The ankle joint is formed by articulation of the tibia and talus. Injections are performed here to alleviate pain occurring from trauma, arthritis, gout, or other inflammatory conditions. Anterolateral Ankle Impingement can occur due to the build-up of scar tissue in the ankle joint or from the presence of bony spurs. When executing an injection here, the ankle will need to be in a neutral position. The physician will mark the injection site just above the talus and medial to the tibialis anterior tendon. The injection site should be disinfected with betadine. Then, the needle is inserted into the identified site and directed posterolaterally. The solution is injected into the joint space and should flow smoothly without resistance. It may be helpful to pull on the foot in order to distract the ankle joint.
First Metatarsophalangeal Joint
The MTP joint is a common injection site frequently affected by gout and osteoarthritis. The injection site is first disinfected with betadine and then the needle is inserted on the dorsomedial or dorsolateral surface. The needle is angled at 60-70° of the plane to match the slope of the joint. The solution is injected into the joint space and should flow smoothly without resistance. Pulling on the big toe is sometimes helpful in distracting the joint.
Peroneal Tendonitis is an irritation to the tendons that run on the outside area of the ankle, the peroneus longus and peroneus brevis. First, the injection site is disinfected with betadine. Then, the needle should be carefully inserted in a proximal direction when injecting the peroneus brevis and longus tendon sheath. The needle will need to advance distally to inject the peroneus brevis alone at its bony insertion.
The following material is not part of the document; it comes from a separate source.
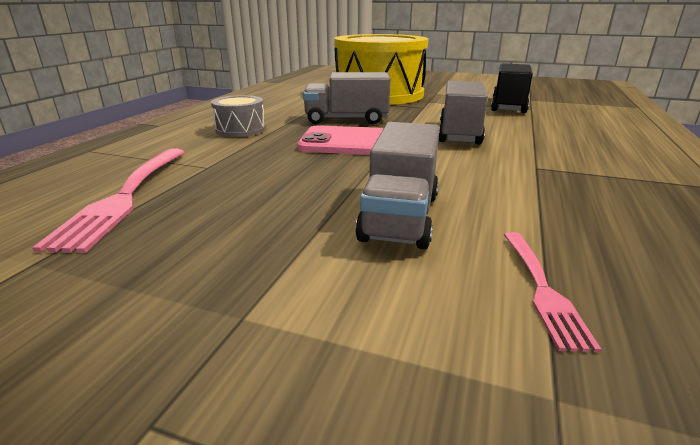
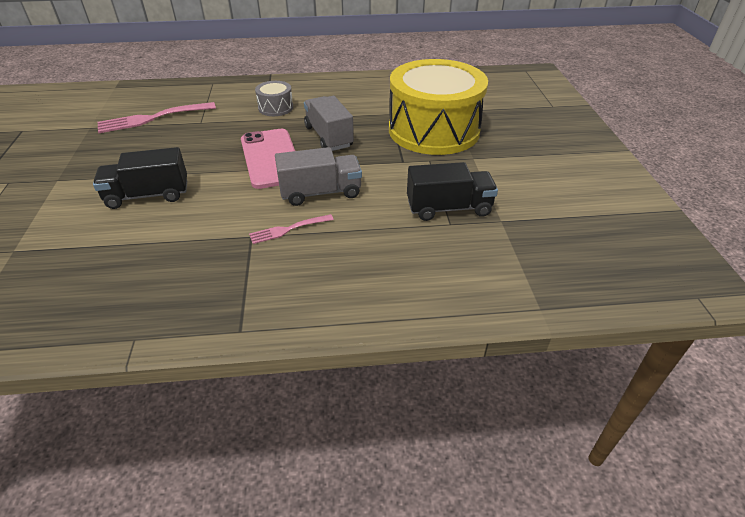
camera: 65 degrees right, 15 degrees up
grey truck [355,122,440,249] -> black truck [93,147,187,209]
pink fork [504,232,601,352] -> pink fork moved to [249,214,334,244]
Achilles Tendonitis is an irritation and inflammation of the large tendon in the back of the ankle. Achilles tendonitis is a common overuse injury that occurs in athletes. Injections of steroids should be given around the tendon, not through the tendon. The injections inserted directly into the tendon is not recommended due to the increased risk of tendon rupture. A platelet injection can be done through the tendon with needling and fenestration.
Tarsal Tunnel Syndrome
Tarsal Tunnel Syndrome is a condition of pain and paresthesia caused by irritation to the posterior tibial nerve. When performing an injection for this condition, the physician will want to feel the pulse of the posterior tibial artery. The nerve is posterior and the physician will want to find the area of maximum tenderness. The injection site should be 1-2cm above the tender area, which is marked on the medial side of the foot and disinfected with betadine. The solution is injected at a 30° angle and directed distally. It is important to inform the patient that the foot may become numb and that care should be taken when walking and driving. Injections for Tarsal Tunnel Syndrome are usually performed after a treatment program which can include rest stretching and the use of shoe inserts.
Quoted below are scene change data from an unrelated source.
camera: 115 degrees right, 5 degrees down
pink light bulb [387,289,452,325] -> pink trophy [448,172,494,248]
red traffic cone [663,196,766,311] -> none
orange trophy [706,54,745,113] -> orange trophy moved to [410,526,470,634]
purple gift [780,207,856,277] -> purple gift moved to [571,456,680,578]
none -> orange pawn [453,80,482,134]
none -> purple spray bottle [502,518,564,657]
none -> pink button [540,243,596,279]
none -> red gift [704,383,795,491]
The plantar fascia is a band of connective tissue deep to the fat pad on the plantar aspect of the foot. Patients with plantar fasciitis complain of chronic pain symptoms that are often worse in the morning with walking. The injection site is identified and marked on the medial side of the foot and betadine is used as a disinfectant. The physician will need to avoid injecting through the fat pad at the bottom of the foot to avoid fat atrophy. The needle is inserted in a medial to lateral direction one finger breath above the sole of the foot, in a line that corresponds to the posterior aspect of the tibia. The solution is injected past the midline of the width of the foot.